*REQUIRED ACTION*: Arrange the lines of the data, beginning at the line that contains "1. Data Guru = Fix Relasi" and stopping after the line that contains "# Homework List", as a Markdown table with the columns Row and Line, numbering each row and leaving out blank lines.

(Records from a dataset)
== Segment start ==

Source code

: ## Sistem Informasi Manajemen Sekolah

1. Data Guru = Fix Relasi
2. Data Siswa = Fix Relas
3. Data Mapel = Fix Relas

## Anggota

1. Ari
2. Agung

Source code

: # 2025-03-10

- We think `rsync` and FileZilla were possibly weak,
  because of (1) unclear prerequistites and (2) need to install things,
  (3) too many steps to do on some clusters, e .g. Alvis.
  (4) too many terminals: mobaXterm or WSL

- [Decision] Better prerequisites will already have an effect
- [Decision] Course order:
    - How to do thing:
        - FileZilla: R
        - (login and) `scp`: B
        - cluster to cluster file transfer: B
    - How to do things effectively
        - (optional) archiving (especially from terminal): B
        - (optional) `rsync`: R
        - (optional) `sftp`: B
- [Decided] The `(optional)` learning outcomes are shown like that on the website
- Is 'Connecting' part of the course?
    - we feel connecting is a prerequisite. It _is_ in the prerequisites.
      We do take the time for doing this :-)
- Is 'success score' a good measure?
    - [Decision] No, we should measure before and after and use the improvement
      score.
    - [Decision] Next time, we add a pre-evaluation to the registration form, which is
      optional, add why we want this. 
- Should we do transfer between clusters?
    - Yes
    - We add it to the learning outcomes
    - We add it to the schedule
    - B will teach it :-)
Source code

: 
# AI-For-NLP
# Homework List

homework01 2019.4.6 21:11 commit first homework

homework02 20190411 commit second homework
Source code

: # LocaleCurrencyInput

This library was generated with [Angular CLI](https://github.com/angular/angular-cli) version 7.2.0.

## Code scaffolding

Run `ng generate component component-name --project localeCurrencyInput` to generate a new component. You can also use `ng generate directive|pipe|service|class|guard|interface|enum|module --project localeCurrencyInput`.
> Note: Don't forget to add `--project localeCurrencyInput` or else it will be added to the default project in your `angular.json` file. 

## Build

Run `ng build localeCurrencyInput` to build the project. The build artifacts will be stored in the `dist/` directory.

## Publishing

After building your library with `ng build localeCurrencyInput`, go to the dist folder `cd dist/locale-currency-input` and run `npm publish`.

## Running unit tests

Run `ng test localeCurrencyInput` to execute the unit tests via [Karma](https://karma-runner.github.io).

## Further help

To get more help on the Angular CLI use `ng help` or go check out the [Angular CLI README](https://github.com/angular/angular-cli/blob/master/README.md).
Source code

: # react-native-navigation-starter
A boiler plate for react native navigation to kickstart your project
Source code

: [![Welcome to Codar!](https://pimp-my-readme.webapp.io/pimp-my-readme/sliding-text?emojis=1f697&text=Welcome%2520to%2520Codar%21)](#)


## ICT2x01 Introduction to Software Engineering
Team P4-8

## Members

== Segment end ==

*RESULT FOR THIS TASK*:
| Row | Line |
|---|---|
| 1 | 1. Data Guru = Fix Relasi |
| 2 | 2. Data Siswa = Fix Relas |
| 3 | 3. Data Mapel = Fix Relas |
| 4 | ## Anggota |
| 5 | 1. Ari |
| 6 | 2. Agung |
| 7 | Source code |
| 8 | : # 2025-03-10 |
| 9 | - We think `rsync` and FileZilla were possibly weak, |
| 10 |   because of (1) unclear prerequistites and (2) need to install things, |
| 11 |   (3) too many steps to do on some clusters, e .g. Alvis. |
| 12 |   (4) too many terminals: mobaXterm or WSL |
| 13 | - [Decision] Better prerequisites will already have an effect |
| 14 | - [Decision] Course order: |
| 15 |     - How to do thing: |
| 16 |         - FileZilla: R |
| 17 |         - (login and) `scp`: B |
| 18 |         - cluster to cluster file transfer: B |
| 19 |     - How to do things effectively |
| 20 |         - (optional) archiving (especially from terminal): B |
| 21 |         - (optional) `rsync`: R |
| 22 |         - (optional) `sftp`: B |
| 23 | - [Decided] The `(optional)` learning outcomes are shown like that on the website |
| 24 | - Is 'Connecting' part of the course? |
| 25 |     - we feel connecting is a prerequisite. It _is_ in the prerequisites. |
| 26 |       We do take the time for doing this :-) |
| 27 | - Is 'success score' a good measure? |
| 28 |     - [Decision] No, we should measure before and after and use the improvement |
| 29 |       score. |
| 30 |     - [Decision] Next time, we add a pre-evaluation to the registration form, which is |
| 31 |       optional, add why we want this.  |
| 32 | - Should we do transfer between clusters? |
| 33 |     - Yes |
| 34 |     - We add it to the learning outcomes |
| 35 |     - We add it to the schedule |
| 36 |     - B will teach it :-) |
| 37 | Source code |
| 38 | :  |
| 39 | # AI-For-NLP |
| 40 | # Homework List |